The humiliating defeat of the Canadian Medical Association in the Supreme Court of BC is about as clear a statement as it is possible to make that the Canadian Medical Association (CMA) is a failed entity, and that it’s present form should be dismantled.

‘Humiliating defeat’ you ask? Well, you could certainly be forgiven for not knowing about it, since the CMA, the CMA Journal, and the CMA web site have been deathly silent about it. The bottom line here is that a dark shadow has been cast over the CMA elected officials by this legal judgement; and for this the only honourable thing for them to do is to resign.

But looking at the wider perspective, how many physicians and surgeons from coast to coast to coast think the CMA is of the slightest value to them whatsoever? I believe that very few doctors have any time for the CMA at all, and if it disappeared in a puff of smoke no one would notice a difference.

If we were to ask ourselves “do we need a Canadian Medical Association?”, there would probably be a long pause before a positive answer was proposed. So for the sake of the exercise, let’s ask ourselves what we would want a newly invented Canadian Medical Association to look like?

First and foremost it should serve as a critical examiner of, and respondent and contributor to Canadian federal government health care policy. It should do this solely on the basis of informed physician comment from every corner of this vast country of ours, and not merely an elite group in Ottawa or other major metropolitan centre.

Never, to my knowledge, has the CMA painstakingly canvassed the needs and aspirations of practitioners from coast to coast. (Contrast this with the Professional Institute of Public Service and ) which annually canvasses each of it’s approximately 60,000 members with a multi-page questionnaire regarding their hopes and expectations).

Next the CMA should serve as an effective communication conduit between individual provincial medical professional associations; as well as with international medical professional associations; and should keep members informed about what is occurring in the medical professional world around them. Our CMA has done none of this.

The CMA should also be a trusted and reliable means of communication between the profession and Canadian citizens. Such communication should be in both directions, so that citizens have a chance to tell us what they think of us. (Again it is axiomatic that the CMA must express the known majority held medical opinions).
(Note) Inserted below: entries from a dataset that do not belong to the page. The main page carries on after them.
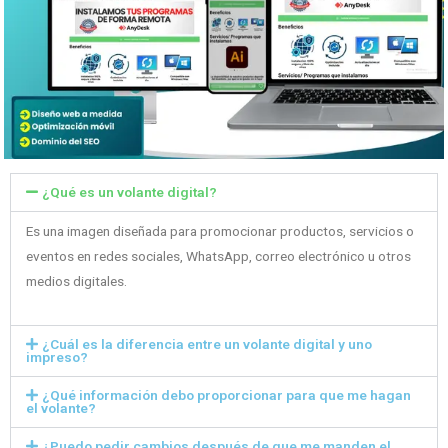
¿Qué es un volante digital?
Es una imagen diseñada para promocionar productos, servicios o
eventos en redes sociales, WhatsApp, correo electrónico u otros
medios digitales.
¿Cuál es la diferencia entre un volante digital y uno
impreso?
¿Qué información debo proporcionar para que me hagan
el volante?
¿Puedo pedir cambios después de que me manden el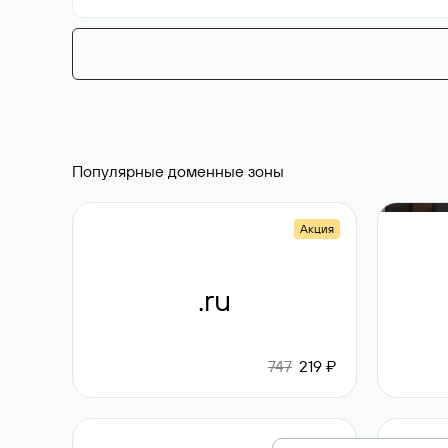
Популярные доменные зоны
Акция
.ru
747
219 ₽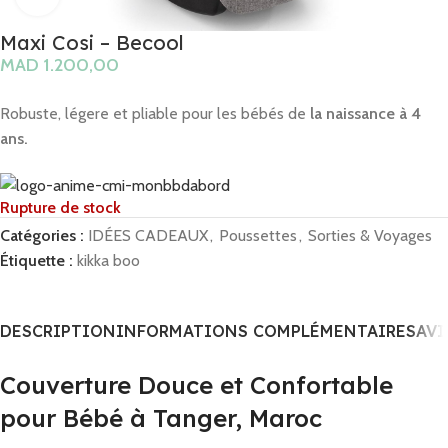
Maxi Cosi – Becool
MAD
Robuste, légere et pliable pour les bébés de
la naissance à 4
ans.
Rupture de stock
Catégories :
IDÉES CADEAUX
,
Poussettes
,
Sorties & Voyages
Étiquette :
kikka boo
DESCRIPTION
INFORMATIONS COMPLÉMENTAIRES
AVI
Couverture Douce et Confortable
pour Bébé à Tanger, Maroc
Communication is separate from advocacy. It is to be expected that we should advocate for ourselves at a political level; but we should also be forthright in advocating loudly for the best medical care for our patients. The CMA should NOT advocate for narrow special interest groups unless there is a very specific medical need. To do so risks creating divisions in society. The CMA should advocate for the highest standards of medical care and denounce those that fall short.
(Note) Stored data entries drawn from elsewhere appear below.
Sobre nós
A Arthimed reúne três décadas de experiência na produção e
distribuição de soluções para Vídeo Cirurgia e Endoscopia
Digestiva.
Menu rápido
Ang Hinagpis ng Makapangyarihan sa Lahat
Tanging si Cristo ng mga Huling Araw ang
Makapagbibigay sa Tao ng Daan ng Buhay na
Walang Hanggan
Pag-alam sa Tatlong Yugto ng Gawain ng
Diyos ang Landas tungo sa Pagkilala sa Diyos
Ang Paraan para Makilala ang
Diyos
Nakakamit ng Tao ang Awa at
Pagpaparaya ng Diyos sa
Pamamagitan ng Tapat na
The CMA should be the defining resource for what ‘Professional Standards’ means. (This should not be left the Colleges of Physicians and Surgeons). Ethical conduct and ‘best practises’ should not be defined by an ivory tower group, but through free and frank discussion of the members.
A re-invented CMA would be involved actively in providing high quality continuing medical education across the country to doctors; as well as seeking to educate the public how they might best live healthy lives. We used to do that. The BCMA led the world in cervical cancer screening in the 1960s by means of the Pap test. Ontario physicians led the way in promoting smoking cessation. There’s still much work to be done.

Dr Darren Jakubec says: reply

I have only practiced in Canada.
I have a hard time fathoming the specifics of how the Canadian system's CMA could better match the influential British one. I assume being at the table when negotiations occur. Can someone provide more specifics?